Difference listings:

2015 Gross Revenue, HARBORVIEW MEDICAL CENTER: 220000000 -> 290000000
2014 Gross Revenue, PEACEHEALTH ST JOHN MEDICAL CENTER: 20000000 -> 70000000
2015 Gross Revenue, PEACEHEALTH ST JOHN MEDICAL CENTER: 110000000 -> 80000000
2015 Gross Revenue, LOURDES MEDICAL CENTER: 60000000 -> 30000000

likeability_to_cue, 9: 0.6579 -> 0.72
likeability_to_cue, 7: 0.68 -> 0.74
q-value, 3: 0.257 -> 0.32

...

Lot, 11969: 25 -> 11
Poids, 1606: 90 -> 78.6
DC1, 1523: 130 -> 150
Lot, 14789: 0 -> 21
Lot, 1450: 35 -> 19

Required work:
Only those lines of the entries above that run from the line containing "2015 Gross Revenue, HARBORVIEW" to the line containing "likeability_to_cue, 7: 0.68 -> 0.74", both included, should be transcribed exactly.

Written solution:
2015 Gross Revenue, HARBORVIEW MEDICAL CENTER: 220000000 -> 290000000
2014 Gross Revenue, PEACEHEALTH ST JOHN MEDICAL CENTER: 20000000 -> 70000000
2015 Gross Revenue, PEACEHEALTH ST JOHN MEDICAL CENTER: 110000000 -> 80000000
2015 Gross Revenue, LOURDES MEDICAL CENTER: 60000000 -> 30000000

likeability_to_cue, 9: 0.6579 -> 0.72
likeability_to_cue, 7: 0.68 -> 0.74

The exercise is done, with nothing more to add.